Con un movimiento totalitario, y ETA lo es, no puede jugarse. Sólo el convencimiento de que, sea cual fuere el signo político del gobierno de turno, no habrá ningún resquicio aprovechable por la banda es lo que puede resquebrajar -y lo estaba haciendo ya, antes del giro de la política antiterrorista impulsado por Zapatero- la voluntad asesina de la banda armada. El camino puede ser largo y dramático pero hay ocasiones en los que un pueblo no tiene más remedio que apretar los dientes y afrontar el chantaje totalitario. Los dirigentes políticos deben estar a la altura de las circunstancias. Me temo, desgraciadamente, que no todos lo están o, al menos, no lo están en idéntico grado.

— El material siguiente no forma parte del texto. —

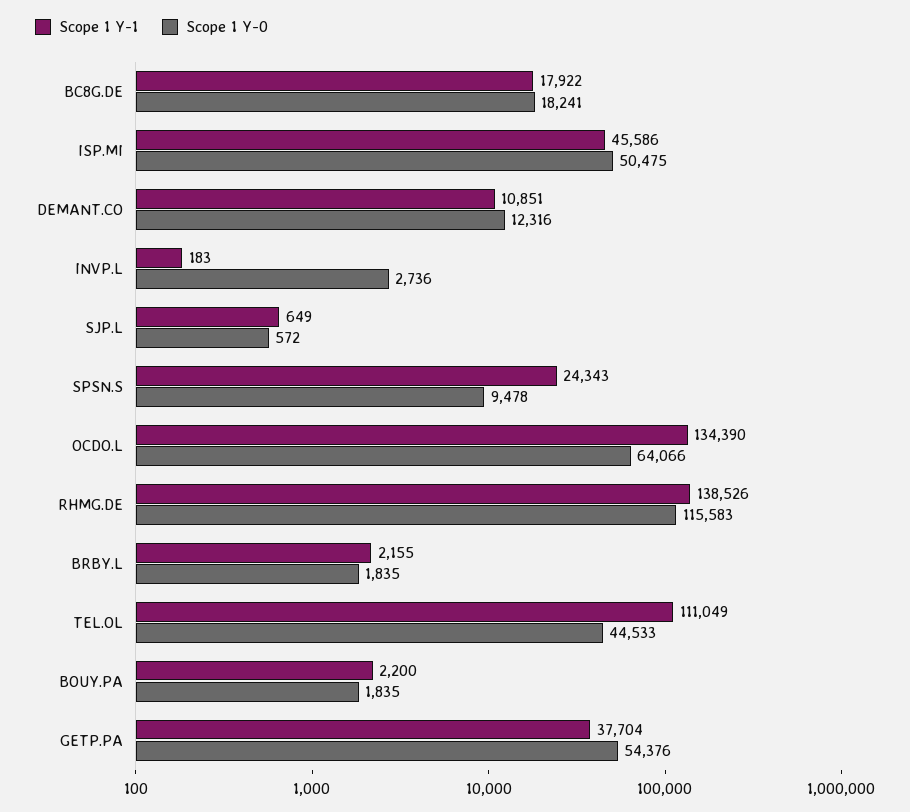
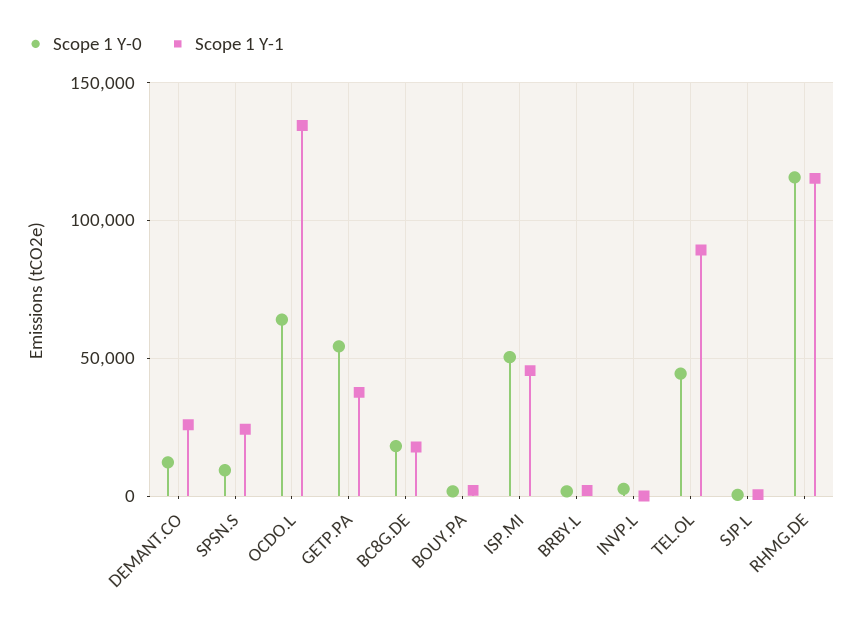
  {
    "Scope 1 Y-1": {
      "BC8G.DE": 17922,
      "ISP.MI": 45586,
-     "DEMANT.CO": 10851,
+     "DEMANT.CO": 25000,
      "INVP.L": 183,
      "SJP.L": 649,
      "SPSN.S": 24343,
      "OCDO.L": 134390,
-     "RHMG.DE": 138526,
+     "RHMG.DE": 115000,
      "BRBY.L": 2155,
-     "TEL.OL": 111049,
+     "TEL.OL": 90000,
      "BOUY.PA": 2200,
      "GETP.PA": 37704
    },
    "Scope 1 Y-0": {
      "BC8G.DE": 18241,
      "ISP.MI": 50475,
      "DEMANT.CO": 12316,
      "INVP.L": 2736,
      "SJP.L": 572,
      "SPSN.S": 9478,
      "OCDO.L": 64066,
      "RHMG.DE": 115583,
      "BRBY.L": 1835,
      "TEL.OL": 44533,
      "BOUY.PA": 1835,
      "GETP.PA": 54376
    }
  }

Rodríguez Zapatero, como presidente del Gobierno de todos los españoles, nunca debió lanzarse a un proceso de negociación con ETA sin antes lograr un acuerdo con un partido que representa a más del 40 por 100 de la opinión pública española y con el que tenía suscrito un pacto para la lucha antiterrorista. Las críticas que puedan lanzarse al respecto al Partido Popular, al margen de su mayor o menor consistencia, no me resultan relevantes para justificar esa imprudencia y lo mismo diría si las circunstancias hubiesen sido las inversas. Pero, además, ese error de partida se ha visto acrecentado por una institucionalización del proceso, tan dañina como innecesaria, que ha supuesto incluso el reconocimiento internacional del mal llamado «conflicto» en el Parlamento Europeo.

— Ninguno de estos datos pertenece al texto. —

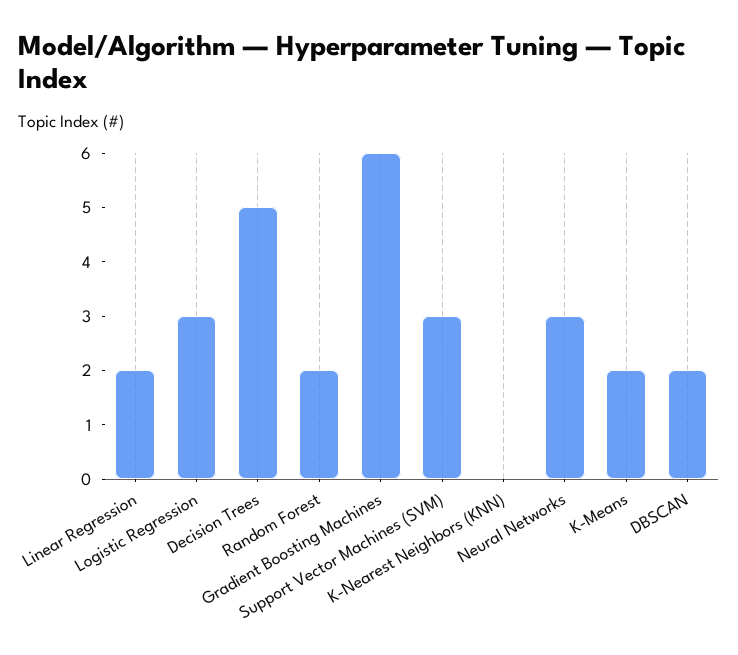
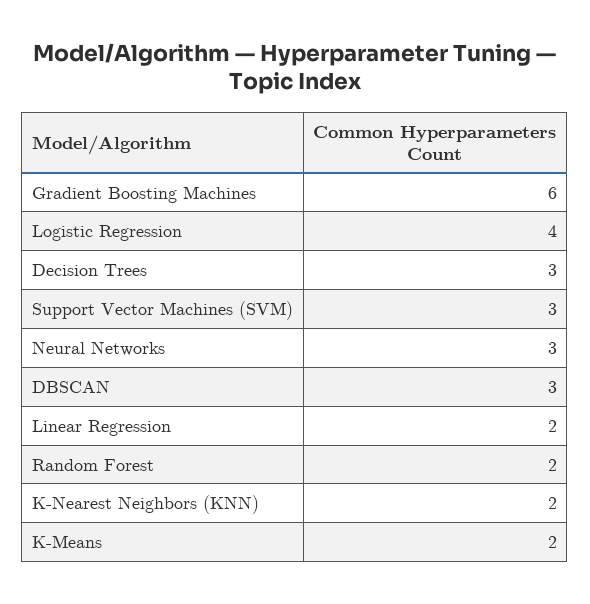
  {
    "Linear Regression": 2,
-   "Logistic Regression": 3,
+   "Logistic Regression": 4,
-   "Decision Trees": 5,
+   "Decision Trees": 3,
    "Random Forest": 2,
    "Gradient Boosting Machines": 6,
    "Support Vector Machines (SVM)": 3,
-   "K-Nearest Neighbors (KNN)": 0,
+   "K-Nearest Neighbors (KNN)": 2,
    "Neural Networks": 3,
    "K-Means": 2,
-   "DBSCAN": 2
+   "DBSCAN": 3
  }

Ahora, por si fuera poco, tras la tragedia del 30 de diciembre, que debería cuando menos llevar a una reflexión no sobre el error de apreciación que cometió el presidente el día 29 -carnaza fácil en la que afortunadamente no se ha cebado Rajoy- sino sobre la estrategia antiterrorista seguida hasta el momento, Zapatero nos sorprende y nos decepciona de nuevo. Porque Rajoy podrá equivocarse en las formas pero tanto él como su partido no hacen sino mantener coherentemente las posiciones que, antaño, compartieron con Zapatero y el PSOE, y que los últimos acontecimientos, por lo demás, parecen confirmar como las únicas válidas frente a ETA. A pesar de ello, este último intenta otra vez arrinconar y aislar al PP con una artera y pueril maniobra de supuesta unidad democrática en la que habrían de participar fuerzas dudosamente leales a la Constitución, como el PNV o ERC, proclives al mantenimiento de la negociación con los terroristas, marginándose, por el contrario, a la representación política de casi una mitad de los españoles.

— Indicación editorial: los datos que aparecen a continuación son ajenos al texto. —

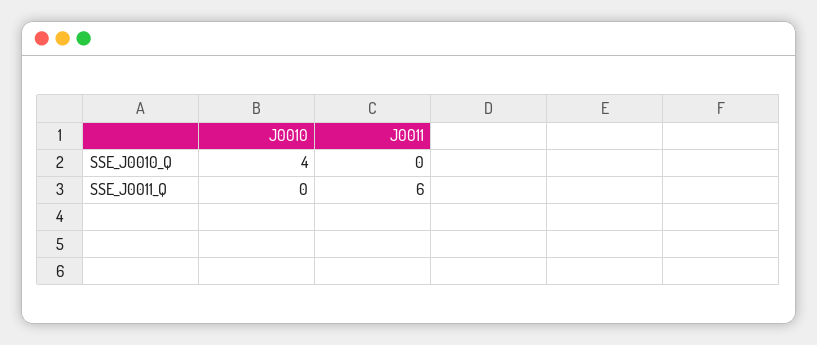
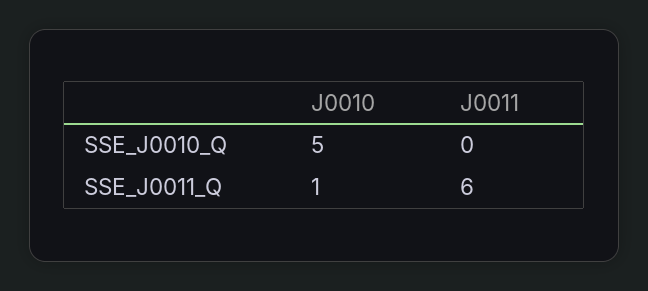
  {
    "J0010": {
-     "SSE_J0010_Q": 4,
+     "SSE_J0010_Q": 5,
-     "SSE_J0011_Q": 0
+     "SSE_J0011_Q": 1
    },
    "J0011": {
      "SSE_J0010_Q": 0,
      "SSE_J0011_Q": 6
    }
  }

Lo más inquietante, por lo demás, es que ese descabellado propósito se anuncie con una vulneración de las prácticas parlamentarias (¡no de la ley! -dicen los corifeos de turno, como si eso significase una virtud-); que pretende hurtar el debate sobre las propuestas de política antiterrorista presentadas por la oposición. Peligroso plano inclinado por el que empieza a deslizarse quien en su momento nos habló, con ampuloso acento, de democracia deliberativa, republicanismo cívico y de hacer del Parlamento el centro de la vida política. Mientras tanto, los totalitarios se frotan las manos y no es para menos. Esperemos, sin embargo, que todavía estemos a tiempo de evitar, entre todos, que el exclusivismo de partido dañe irremediablemente, como en otras tantas ocasiones, las bases de nuestra convivencia. La pelota está en el tejado del PSOE: confiemos en que, aunque todo pueda llegar a ser posible, Zapatero no sea en el futuro más que un episodio intrascendente en la ya larga historia de nuestra democracia.